> [DATA FOR REVIEW]
━━━━━━━━━━━━━━━━━━━━

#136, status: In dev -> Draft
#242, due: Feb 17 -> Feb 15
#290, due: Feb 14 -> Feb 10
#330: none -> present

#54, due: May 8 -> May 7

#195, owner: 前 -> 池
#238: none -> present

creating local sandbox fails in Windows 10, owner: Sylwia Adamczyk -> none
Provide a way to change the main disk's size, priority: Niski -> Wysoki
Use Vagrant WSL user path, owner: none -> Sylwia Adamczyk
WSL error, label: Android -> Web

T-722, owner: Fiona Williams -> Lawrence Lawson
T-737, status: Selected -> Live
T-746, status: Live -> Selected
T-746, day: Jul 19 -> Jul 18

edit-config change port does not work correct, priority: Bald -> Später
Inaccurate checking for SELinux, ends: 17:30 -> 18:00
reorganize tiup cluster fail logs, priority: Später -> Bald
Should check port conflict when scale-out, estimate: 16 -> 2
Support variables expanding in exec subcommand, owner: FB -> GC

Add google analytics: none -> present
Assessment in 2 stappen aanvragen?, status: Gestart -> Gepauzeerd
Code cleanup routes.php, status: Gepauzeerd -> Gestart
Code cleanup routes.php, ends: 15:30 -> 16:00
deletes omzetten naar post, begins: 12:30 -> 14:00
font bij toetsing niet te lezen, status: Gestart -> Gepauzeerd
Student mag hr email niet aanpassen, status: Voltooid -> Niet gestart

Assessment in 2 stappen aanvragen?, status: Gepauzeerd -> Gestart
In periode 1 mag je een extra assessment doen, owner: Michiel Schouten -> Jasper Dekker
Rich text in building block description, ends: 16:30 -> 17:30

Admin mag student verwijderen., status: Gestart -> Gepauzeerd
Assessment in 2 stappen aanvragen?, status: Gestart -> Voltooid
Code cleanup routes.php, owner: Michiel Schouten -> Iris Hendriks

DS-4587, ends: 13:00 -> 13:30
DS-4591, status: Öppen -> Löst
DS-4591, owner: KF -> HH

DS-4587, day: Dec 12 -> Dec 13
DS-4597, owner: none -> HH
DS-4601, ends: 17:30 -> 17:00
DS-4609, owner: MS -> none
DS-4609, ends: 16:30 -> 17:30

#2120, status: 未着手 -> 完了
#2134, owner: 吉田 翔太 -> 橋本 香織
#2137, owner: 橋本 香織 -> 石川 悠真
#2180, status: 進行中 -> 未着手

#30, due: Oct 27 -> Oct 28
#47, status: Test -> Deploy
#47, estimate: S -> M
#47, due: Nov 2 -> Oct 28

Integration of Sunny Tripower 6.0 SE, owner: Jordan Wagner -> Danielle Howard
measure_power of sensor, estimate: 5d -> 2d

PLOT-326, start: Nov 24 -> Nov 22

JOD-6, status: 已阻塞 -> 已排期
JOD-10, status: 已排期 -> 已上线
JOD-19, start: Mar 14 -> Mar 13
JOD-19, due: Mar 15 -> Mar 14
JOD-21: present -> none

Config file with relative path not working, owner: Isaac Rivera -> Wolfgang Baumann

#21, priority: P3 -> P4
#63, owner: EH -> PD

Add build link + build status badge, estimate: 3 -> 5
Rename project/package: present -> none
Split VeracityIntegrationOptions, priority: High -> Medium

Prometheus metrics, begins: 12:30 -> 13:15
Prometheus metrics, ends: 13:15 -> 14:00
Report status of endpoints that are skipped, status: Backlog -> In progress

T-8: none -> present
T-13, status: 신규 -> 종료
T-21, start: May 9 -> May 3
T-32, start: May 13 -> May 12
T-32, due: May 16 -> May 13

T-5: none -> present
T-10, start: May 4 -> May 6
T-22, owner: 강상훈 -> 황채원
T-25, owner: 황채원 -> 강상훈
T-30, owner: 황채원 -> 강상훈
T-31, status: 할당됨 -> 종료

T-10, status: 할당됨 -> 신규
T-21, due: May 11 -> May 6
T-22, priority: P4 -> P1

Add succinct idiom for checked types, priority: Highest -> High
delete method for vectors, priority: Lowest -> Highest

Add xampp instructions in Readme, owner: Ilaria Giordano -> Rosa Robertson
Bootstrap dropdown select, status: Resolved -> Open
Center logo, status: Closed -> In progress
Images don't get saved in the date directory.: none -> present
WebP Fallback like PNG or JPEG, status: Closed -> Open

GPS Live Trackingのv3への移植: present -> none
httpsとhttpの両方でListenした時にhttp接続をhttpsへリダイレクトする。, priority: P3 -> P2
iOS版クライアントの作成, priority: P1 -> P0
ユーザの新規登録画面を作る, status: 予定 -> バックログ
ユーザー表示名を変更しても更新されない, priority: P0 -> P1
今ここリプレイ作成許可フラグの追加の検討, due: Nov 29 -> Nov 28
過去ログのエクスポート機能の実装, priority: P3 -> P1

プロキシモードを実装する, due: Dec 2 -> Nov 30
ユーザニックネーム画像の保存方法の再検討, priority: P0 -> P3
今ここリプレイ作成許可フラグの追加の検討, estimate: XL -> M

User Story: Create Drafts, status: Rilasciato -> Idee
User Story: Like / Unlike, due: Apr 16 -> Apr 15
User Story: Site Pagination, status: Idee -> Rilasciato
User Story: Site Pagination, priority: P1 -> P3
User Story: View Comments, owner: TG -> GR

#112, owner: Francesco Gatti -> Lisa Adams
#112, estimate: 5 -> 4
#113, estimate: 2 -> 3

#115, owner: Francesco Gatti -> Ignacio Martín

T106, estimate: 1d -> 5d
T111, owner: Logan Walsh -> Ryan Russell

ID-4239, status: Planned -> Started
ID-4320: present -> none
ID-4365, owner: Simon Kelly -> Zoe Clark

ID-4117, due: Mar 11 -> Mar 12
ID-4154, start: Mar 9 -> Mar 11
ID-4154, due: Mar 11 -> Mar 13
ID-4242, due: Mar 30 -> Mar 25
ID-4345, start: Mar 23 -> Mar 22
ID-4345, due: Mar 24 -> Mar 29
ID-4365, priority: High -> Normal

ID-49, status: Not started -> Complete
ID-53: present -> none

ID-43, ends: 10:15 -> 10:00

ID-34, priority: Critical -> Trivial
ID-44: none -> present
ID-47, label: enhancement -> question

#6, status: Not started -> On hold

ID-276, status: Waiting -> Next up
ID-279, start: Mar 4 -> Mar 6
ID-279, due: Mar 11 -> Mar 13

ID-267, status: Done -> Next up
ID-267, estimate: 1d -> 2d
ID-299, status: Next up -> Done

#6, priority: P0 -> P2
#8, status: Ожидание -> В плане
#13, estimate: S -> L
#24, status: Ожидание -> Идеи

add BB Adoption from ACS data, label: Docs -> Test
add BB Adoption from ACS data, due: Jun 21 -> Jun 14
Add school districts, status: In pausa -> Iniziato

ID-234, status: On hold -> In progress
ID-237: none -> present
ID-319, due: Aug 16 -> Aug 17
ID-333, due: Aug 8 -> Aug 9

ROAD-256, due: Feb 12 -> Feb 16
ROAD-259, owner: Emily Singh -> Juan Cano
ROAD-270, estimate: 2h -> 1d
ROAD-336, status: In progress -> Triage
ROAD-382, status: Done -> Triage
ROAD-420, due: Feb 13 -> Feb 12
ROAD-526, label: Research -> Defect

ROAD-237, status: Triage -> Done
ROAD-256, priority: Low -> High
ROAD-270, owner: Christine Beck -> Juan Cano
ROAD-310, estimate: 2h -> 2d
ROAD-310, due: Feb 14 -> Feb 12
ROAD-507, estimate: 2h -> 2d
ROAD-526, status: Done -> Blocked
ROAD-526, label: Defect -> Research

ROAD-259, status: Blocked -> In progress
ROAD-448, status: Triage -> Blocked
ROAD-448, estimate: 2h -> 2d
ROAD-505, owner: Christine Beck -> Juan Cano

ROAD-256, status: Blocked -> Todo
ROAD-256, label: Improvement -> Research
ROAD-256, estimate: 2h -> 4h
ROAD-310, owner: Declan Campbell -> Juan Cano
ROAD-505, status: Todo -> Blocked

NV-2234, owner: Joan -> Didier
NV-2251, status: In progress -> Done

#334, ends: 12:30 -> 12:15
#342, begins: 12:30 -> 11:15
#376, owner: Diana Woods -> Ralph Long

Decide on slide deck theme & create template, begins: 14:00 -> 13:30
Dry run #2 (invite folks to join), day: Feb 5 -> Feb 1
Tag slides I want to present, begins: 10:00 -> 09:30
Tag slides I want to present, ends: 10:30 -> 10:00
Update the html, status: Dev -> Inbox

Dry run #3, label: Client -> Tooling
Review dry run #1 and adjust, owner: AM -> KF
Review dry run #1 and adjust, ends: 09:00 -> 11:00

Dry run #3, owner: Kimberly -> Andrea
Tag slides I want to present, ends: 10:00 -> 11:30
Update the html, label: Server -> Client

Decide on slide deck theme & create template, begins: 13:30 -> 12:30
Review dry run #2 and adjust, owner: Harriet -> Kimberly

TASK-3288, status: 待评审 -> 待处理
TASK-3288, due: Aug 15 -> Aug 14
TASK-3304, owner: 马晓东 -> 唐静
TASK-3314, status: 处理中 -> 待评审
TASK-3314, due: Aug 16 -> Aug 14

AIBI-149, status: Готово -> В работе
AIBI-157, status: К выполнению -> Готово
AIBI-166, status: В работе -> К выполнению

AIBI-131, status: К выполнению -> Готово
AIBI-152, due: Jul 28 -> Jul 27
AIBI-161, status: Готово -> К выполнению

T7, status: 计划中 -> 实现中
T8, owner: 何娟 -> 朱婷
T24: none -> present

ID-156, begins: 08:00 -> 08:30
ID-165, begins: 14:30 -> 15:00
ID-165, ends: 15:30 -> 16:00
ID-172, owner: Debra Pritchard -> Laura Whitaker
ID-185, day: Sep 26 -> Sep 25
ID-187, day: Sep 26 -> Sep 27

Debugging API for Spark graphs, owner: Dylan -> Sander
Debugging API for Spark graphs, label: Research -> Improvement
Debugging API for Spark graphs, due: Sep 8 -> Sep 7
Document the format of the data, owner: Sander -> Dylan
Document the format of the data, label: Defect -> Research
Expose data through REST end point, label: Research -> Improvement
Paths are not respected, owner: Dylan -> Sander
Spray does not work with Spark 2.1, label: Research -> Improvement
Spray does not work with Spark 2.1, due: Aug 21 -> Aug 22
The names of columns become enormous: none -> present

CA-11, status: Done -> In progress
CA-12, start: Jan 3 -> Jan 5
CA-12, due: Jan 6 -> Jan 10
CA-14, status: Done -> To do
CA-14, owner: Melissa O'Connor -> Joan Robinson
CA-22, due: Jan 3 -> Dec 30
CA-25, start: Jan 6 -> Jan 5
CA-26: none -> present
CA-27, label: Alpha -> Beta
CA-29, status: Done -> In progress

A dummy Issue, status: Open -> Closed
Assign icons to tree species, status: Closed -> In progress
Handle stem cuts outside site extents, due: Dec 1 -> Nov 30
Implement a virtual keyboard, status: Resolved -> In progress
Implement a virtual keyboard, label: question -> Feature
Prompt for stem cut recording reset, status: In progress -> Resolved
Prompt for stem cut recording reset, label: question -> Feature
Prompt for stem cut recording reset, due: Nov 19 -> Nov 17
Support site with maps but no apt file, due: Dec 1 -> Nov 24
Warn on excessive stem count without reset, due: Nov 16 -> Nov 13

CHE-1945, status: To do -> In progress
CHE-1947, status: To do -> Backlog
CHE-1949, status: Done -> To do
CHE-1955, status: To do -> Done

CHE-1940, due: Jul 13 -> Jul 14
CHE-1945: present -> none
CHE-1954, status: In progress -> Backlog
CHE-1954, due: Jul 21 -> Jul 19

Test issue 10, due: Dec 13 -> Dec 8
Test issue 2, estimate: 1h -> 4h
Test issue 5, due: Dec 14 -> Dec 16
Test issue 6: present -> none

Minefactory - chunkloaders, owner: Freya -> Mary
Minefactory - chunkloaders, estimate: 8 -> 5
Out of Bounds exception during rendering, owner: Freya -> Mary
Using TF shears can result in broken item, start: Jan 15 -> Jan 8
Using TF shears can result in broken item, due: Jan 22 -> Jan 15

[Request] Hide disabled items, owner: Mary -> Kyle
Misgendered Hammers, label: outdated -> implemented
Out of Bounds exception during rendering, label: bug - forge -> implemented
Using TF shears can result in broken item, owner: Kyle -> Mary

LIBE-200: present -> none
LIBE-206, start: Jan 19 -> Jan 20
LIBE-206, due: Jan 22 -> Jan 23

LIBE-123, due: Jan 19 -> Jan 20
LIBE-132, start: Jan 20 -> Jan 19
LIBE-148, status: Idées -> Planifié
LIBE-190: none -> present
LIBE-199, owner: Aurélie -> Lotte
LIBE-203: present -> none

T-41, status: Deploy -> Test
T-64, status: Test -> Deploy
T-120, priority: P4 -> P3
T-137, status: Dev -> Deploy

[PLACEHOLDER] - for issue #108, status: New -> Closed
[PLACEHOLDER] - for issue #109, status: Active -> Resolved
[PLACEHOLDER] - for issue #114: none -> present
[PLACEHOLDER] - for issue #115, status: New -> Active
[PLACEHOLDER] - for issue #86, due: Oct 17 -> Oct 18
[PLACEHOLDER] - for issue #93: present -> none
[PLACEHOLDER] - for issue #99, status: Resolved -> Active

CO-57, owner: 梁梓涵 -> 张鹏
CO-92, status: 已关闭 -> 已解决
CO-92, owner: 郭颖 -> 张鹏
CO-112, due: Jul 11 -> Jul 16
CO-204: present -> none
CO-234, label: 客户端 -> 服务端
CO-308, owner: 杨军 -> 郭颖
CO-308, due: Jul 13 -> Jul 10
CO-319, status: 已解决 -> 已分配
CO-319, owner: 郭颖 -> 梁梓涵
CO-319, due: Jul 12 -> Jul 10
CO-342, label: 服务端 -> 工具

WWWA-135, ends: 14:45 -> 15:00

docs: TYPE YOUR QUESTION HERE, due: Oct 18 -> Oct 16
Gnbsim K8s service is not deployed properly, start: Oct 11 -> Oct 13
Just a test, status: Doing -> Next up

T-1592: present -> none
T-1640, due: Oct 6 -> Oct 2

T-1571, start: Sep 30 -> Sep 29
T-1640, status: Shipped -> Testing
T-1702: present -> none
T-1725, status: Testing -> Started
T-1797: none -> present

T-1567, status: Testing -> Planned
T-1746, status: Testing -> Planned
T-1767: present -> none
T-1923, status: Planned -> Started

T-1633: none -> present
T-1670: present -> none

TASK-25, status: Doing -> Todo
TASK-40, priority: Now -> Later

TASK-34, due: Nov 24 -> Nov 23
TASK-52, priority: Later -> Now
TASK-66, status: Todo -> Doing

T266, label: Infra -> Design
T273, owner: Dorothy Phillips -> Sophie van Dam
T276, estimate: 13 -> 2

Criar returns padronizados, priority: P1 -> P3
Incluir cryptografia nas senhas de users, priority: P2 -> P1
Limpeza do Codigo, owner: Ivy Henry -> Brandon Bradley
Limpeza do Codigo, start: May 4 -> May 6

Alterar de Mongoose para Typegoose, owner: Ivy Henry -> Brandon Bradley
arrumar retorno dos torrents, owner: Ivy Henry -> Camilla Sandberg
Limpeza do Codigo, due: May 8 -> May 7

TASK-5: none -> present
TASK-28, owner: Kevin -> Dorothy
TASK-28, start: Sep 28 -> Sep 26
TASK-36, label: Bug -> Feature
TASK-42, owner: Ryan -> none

━━━━━━━━━━━━━━━━━━━━

> [WHAT THE EXERCISE ASKS]
When a line in the data holds the word "deck", show that line.

> [PROBLEM SOLUTION]
Decide on slide deck theme & create template, begins: 14:00 -> 13:30
Decide on slide deck theme & create template, begins: 13:30 -> 12:30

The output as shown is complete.